▸ Text shown
Looking for a great introduction to DAX?


First, an intro from Matt.  I have only met Daniel Duque via LinkedIn.  Daniel contacted me last month with the kind message below.  He wanted to write a book review and was looking for suggestions on where to do this.  I suggested he write it here on my blog, hence the article that follows below.  In addition to the fact that I appreciate the positive feedback, I also really enjoyed Daniel’s writing style.  Not everyone is good at clear, concise communication and I think Daniel has it.  Read his review below and let me know if you agree.

Daniel

5 Things I Learned from Reading Supercharge Power BI (and why it’s a great introduction to DAX)

To start things off I want to first state why I chose to read Supercharge Power BI in the first place. I did so because I had a simple goal in mind – to improve my Power BI skills. There are a few different routes I could have gone with this. Perhaps take a class on a website like Udemy? Or attain a Power BI certification via Microsoft?  These are both solid options, but I wanted to start my journey with something that felt more ‘fundamental’, so I decided to focus on learning DAX specifically. A quick google search on books for learning DAX led me to the book ‘Supercharge Power BI’ by Matt Allington.

Now some may be wondering “what even is DAX?”. Well, here’s the definition directly from the Microsoft website –

Data Analysis Expressions (DAX) is a programming language that is used throughout Microsoft Power BI for creating calculated columns, measures, and custom tables.

For those that have ever used data visualization software, or even some other type of data manipulation software, it may now make sense why I wanted to start with DAX. If it’s not clear, essentially what I wanted was to learn how to prepare my data properly inside Power BI. Doing this ‘data prep’ would then allow me to create more insightful visualizations, or perhaps in some instance, just help me create ‘prettier’ charts.

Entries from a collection
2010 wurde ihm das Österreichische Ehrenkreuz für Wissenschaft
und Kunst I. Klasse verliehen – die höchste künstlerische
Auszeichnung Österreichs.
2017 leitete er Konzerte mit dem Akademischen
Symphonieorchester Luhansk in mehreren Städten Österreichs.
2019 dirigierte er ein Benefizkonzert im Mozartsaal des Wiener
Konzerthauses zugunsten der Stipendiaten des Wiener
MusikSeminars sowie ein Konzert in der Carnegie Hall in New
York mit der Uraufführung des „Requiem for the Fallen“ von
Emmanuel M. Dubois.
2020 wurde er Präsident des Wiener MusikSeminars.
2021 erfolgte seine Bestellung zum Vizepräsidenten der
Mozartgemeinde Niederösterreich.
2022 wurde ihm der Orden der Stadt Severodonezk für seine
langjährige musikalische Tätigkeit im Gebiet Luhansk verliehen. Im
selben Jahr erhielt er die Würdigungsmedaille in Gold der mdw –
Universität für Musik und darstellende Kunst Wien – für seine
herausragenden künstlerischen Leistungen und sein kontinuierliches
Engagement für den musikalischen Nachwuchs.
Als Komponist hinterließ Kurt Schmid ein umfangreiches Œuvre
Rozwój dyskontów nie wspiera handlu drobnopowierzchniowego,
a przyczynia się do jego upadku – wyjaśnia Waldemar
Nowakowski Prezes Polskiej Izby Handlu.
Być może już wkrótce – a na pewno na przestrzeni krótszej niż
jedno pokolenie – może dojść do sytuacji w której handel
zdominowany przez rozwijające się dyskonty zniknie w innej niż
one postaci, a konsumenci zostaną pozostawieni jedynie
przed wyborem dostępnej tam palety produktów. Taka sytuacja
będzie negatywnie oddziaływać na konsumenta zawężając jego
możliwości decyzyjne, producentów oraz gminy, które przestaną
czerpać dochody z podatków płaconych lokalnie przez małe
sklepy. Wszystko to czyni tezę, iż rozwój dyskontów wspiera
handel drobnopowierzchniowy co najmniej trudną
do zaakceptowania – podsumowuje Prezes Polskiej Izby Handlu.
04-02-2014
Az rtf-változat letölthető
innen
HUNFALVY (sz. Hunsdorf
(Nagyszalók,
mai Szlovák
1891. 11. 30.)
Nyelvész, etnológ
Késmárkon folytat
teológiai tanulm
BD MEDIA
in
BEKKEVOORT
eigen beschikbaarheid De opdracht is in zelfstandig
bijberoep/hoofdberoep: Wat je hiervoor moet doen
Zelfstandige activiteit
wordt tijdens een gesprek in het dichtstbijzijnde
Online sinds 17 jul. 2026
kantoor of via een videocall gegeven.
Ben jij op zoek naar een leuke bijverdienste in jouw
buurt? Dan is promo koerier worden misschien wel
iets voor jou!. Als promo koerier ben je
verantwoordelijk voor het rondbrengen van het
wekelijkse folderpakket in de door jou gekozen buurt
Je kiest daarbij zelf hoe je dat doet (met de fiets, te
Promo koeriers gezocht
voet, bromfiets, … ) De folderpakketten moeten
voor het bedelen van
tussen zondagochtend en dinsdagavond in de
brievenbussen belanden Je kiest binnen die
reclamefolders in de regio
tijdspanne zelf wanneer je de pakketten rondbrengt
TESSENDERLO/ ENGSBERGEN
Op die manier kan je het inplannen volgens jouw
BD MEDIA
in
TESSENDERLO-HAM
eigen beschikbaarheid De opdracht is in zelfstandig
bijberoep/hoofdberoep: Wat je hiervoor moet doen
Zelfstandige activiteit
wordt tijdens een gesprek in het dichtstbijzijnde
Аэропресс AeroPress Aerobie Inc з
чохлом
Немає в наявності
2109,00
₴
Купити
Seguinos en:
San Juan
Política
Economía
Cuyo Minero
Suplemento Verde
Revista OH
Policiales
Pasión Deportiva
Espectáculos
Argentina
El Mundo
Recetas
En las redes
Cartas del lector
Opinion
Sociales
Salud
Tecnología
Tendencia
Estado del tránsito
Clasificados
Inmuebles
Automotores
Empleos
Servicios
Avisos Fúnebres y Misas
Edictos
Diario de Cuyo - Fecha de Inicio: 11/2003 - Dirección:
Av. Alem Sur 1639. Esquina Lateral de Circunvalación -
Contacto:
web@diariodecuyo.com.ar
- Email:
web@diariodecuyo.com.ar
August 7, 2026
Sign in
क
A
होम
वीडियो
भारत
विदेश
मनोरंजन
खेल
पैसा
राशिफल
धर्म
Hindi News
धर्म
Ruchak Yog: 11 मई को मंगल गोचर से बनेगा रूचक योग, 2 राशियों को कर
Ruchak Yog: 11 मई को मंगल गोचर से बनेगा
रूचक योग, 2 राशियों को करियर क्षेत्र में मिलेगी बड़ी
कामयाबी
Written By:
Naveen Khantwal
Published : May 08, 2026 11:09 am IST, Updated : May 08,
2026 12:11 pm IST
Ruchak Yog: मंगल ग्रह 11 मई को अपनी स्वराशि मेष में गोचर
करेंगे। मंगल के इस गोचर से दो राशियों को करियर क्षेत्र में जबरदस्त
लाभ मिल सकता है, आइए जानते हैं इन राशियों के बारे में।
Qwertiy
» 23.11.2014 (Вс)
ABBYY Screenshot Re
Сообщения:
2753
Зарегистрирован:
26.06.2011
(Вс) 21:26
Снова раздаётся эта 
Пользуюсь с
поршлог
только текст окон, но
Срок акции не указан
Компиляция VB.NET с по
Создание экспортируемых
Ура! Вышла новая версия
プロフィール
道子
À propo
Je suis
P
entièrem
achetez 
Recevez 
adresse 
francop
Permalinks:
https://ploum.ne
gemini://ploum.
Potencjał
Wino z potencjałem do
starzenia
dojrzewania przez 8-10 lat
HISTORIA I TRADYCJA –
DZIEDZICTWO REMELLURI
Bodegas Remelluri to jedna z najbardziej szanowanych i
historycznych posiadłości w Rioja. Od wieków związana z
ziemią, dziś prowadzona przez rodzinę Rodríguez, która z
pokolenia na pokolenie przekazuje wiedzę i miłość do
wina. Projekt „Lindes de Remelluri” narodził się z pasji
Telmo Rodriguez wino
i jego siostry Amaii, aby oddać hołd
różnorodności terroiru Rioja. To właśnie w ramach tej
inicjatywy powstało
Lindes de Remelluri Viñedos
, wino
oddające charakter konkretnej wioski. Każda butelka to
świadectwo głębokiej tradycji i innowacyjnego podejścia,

▸ Brief A
Echo the Supercharge Power BI review from "First, an intro" to "introduction to DAX)".
▸ Brief B
Answer these questions using the Supercharge Power BI review:
(i) Through what site has Matt met Daniel Duque?
(ii) Besides a book, what two routes for improving his Power BI skills did Daniel consider?
(iii) According to the Microsoft definition quoted, what three things is DAX used for in Power BI?
▸ Brief C
Go on with the Supercharge Power BI review from its last sentence.
The records have no connection to the Supercharge Power BI review.

▸ Response area A
First, an intro from Matt.  I have only met Daniel Duque via LinkedIn.  Daniel contacted me last month with the kind message below.  He wanted to write a book review and was looking for suggestions on where to do this.  I suggested he write it here on my blog, hence the article that follows below.  In addition to the fact that I appreciate the positive feedback, I also really enjoyed Daniel’s writing style.  Not everyone is good at clear, concise communication and I think Daniel has it.  Read his review below and let me know if you agree.

Daniel

5 Things I Learned from Reading Supercharge Power BI (and why it’s a great introduction to DAX)

▸ Response area B
(i) LinkedIn
(ii) Taking a class on a website like Udemy, or getting a Power BI certification through Microsoft
(iii) Creating calculated columns, measures, and custom tables

▸ Response area C
In briefly sharing these five things I learned from this book, I hope to inspire the reader to dig deeper into the capabilities of DAX and Power BI. So, let’s get to it. Here’s 5 things I learned from reading Super Charge Power BI:

1) Data Modelling Schemas for Power BI

In the business of data, how you choose to model your data can be the difference between creating incredible insights for your company or creating chaos and confusion in your company (not to mention angry supervisors). That’s why I found this topic particularly important. Some common modelling schemas for Power BI include the snowflake schema and the star schema. Both shown here below:

Star Schema

Star Schema

Snowflake Schema

Snowflake Schema

Though the snowflake schema is popular when using traditional transactional databases, it’s not the best way to logically organize your data in Power BI. For those wondering why, well, there’s many reasons. But here’s two: first, the additional relationships in a snowflake schema can potentially cause negative performance impacts on your reports; it’s never fun when you’re presenting a report and a visualization won’t load. Second, a star schema is more ‘scalable’, simply meaning that new dimensions can be easily added.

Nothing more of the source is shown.